Clint Eastwood - Actor - Director

(Credits: Far Out / YouTube Still)

Wed 7 January 2026 17:15, UK

While it’s not impossible, stars are very rarely made with their first performance. Clint Eastwood is one of the biggest stars in Hollywood history, and he’d been working for over a decade before he finally broke through as the iconic figurehead of Sergio Leone’s Dollars trilogy.

As often tends to be the case, there are exceptions. Edward Norton in Primal Fear, Natalie Portman in Léon: The Professional, Kate Winslet in Heavenly Creatures, Julie Andrews in Mary Poppins, and James Dean in East of Eden are among those who exuded star quality in their credited feature debuts, but it doesn’t happen all that often.

The worst-case scenario is when a complete novice is thrown in at the deep end and left to fend for themselves in a role they’re completely unqualified to play, especially when it’s a high-profile project from a known filmmaker with an ensemble cast of veterans, which can leave a newcomer feeling like a deer in the headlights.

She would rebound several years later by playing the female lead in Jean-Luc Godard’s seminal Breathless before becoming an iconic figure in the ‘French New Wave’ movement, but that’s exactly what happened to Jane Seberg when she was plucked from obscurity to headline Otto Preminger’s 1957 period piece, Saint Joan.

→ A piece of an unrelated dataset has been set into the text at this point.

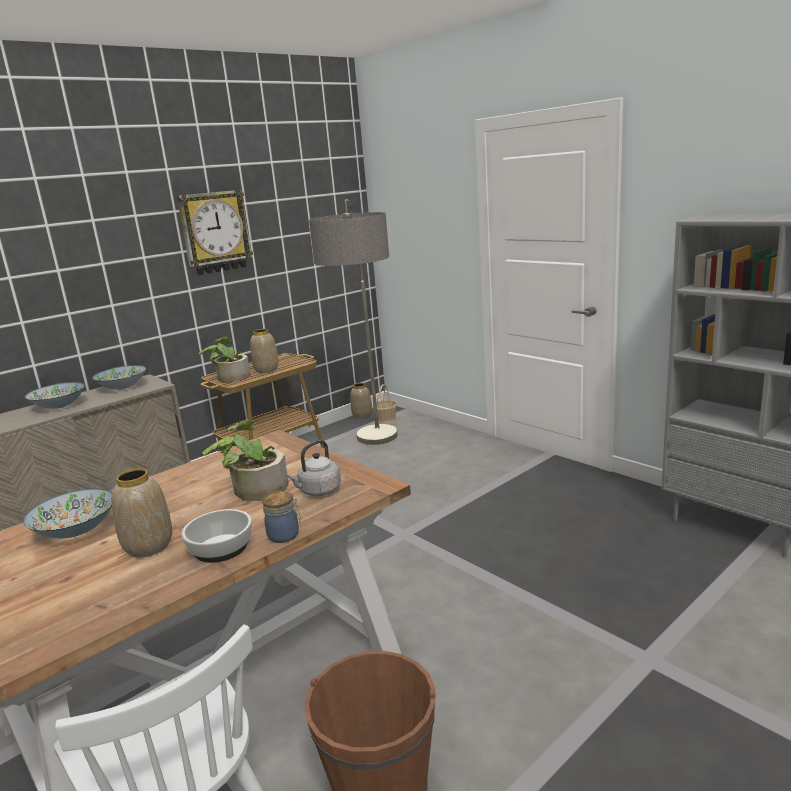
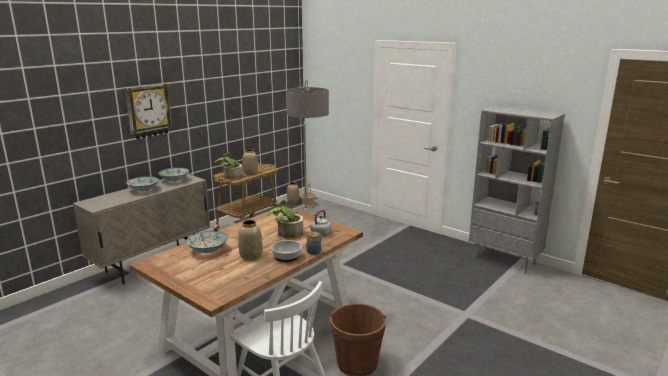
camera: 10 degrees left, 0 degrees up
wall clock [177,190,253,275] -> wall clock moved to [125,84,173,139]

The director launched a nationwide talent search to find his Joan of Arc, and after being submitted by a neighbour, Seberg made her first film appearance after beating out 18,000 other contenders by playing the title character in a film that was eviscerated by critics, most of whom savaged her performance.

The star’s two overriding memories of Saint Joan were “being burned at the stake in the picture” and “being burned at the stake by critics,” with Seberg admitting that she was “scared like a rabbit and it showed on the screen,” and being asked to carry a film of that size in her maiden outing was “not a good experience at all.”

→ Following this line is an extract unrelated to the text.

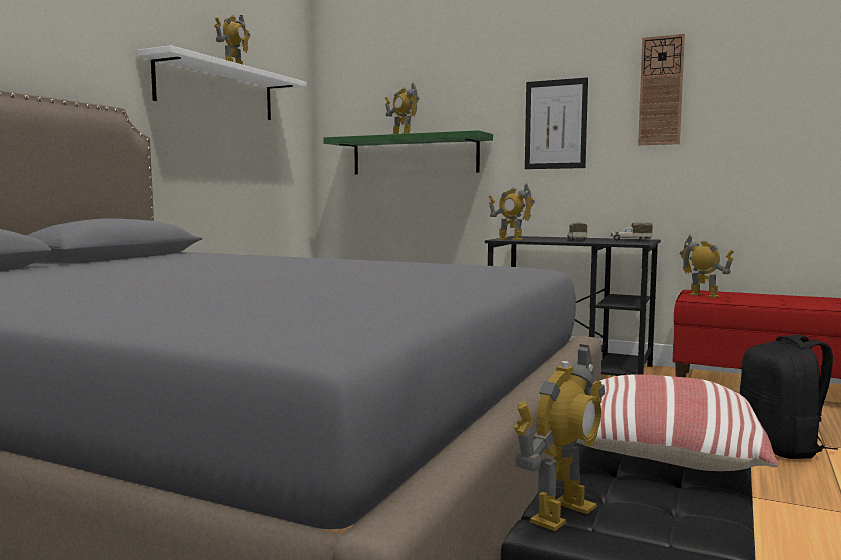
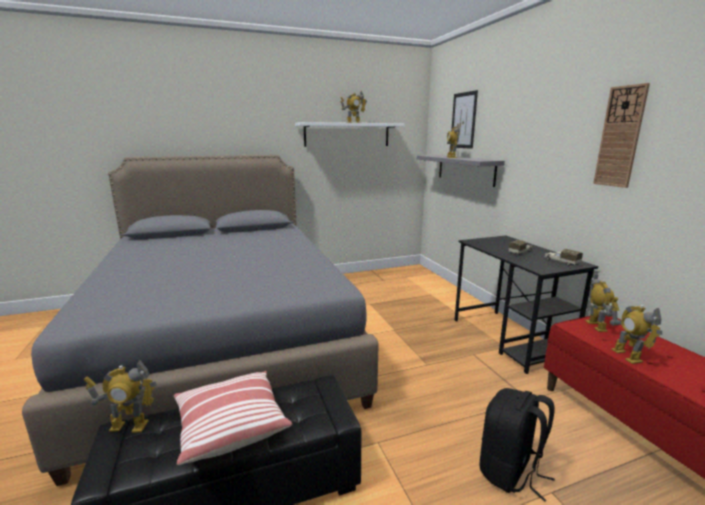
camera: 45 degrees right, 10 degrees up
green shelf [323,130,493,175] -> grey shelf [417,155,505,187]
toy robot [489,183,535,240] -> toy robot moved to [610,302,662,364]
picture [525,77,588,169] -> picture moved to [450,90,478,149]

A dozen years later, she worked with Eastwood on Paint Your Wagon, and he still felt sorry for her. “Taking an inexperienced person and putting her in that kind of bad project, under that kind of pressure, it’s terrible,” he told Paul Nelson. “No matter how much a person looks like she’s right for the part, there’s just so much a person can do. If you’re not any good, then how can anything else be good?”

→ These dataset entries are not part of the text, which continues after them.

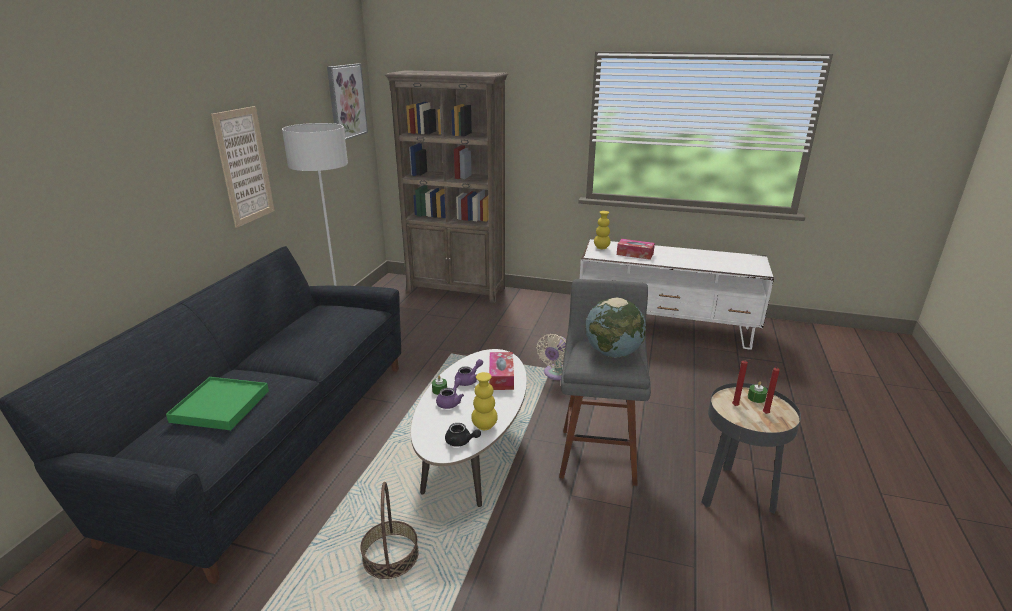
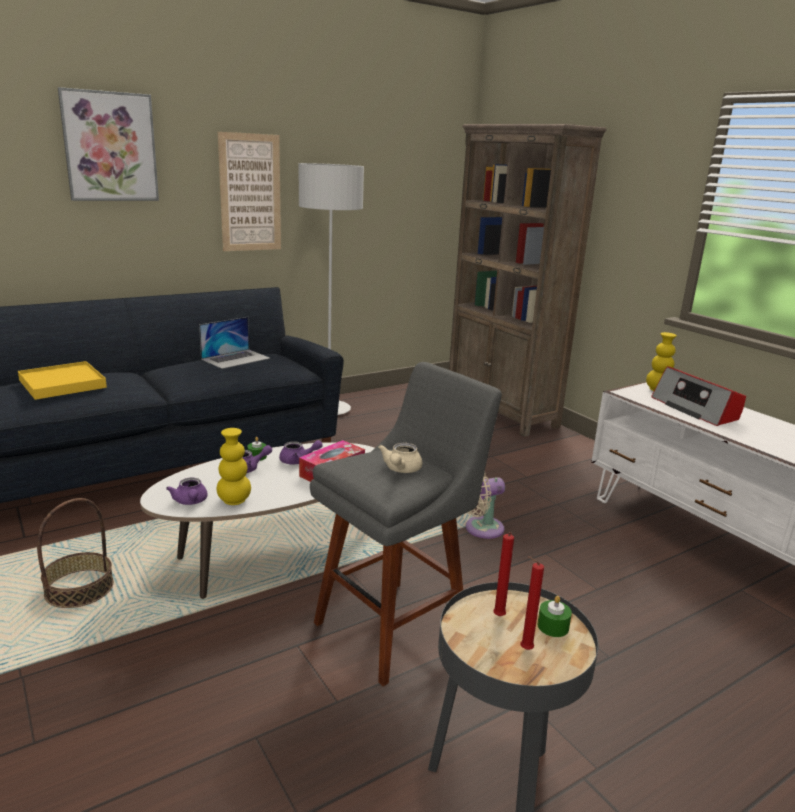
camera: 40 degrees right, 5 degrees down
green tray [166,377,269,430] -> yellow tray [18,361,107,400]
picture [327,64,368,140] -> picture moved to [58,87,159,201]
black teapot [445,423,481,446] -> purple teapot [166,478,208,505]
globe [586,297,646,358] -> beige teapot [378,443,423,473]
tissue box [617,239,655,260] -> radio [651,366,746,426]
none -> laptop [199,317,270,369]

He was adamant that there was “no way an inexperienced young gal like that would be able to do that,” suggesting “it was just a Preminger fantasy going on.” More than that, he was wary of the long-term effects it could have had on not only Seberg’s career, but her confidence in her abilities.

“You get a reputation as being bad,” Eastwood explained. “It’s not that you’re really bad, you just have never had a chance to be good in the normal stepping of things. It was too bad she hadn’t gotten some smaller roles.” It was an unfortunate way to kick off her big-screen tenure, but by the end of the 1960s, Seberg had more than washed away the ignominy of Saint Joan.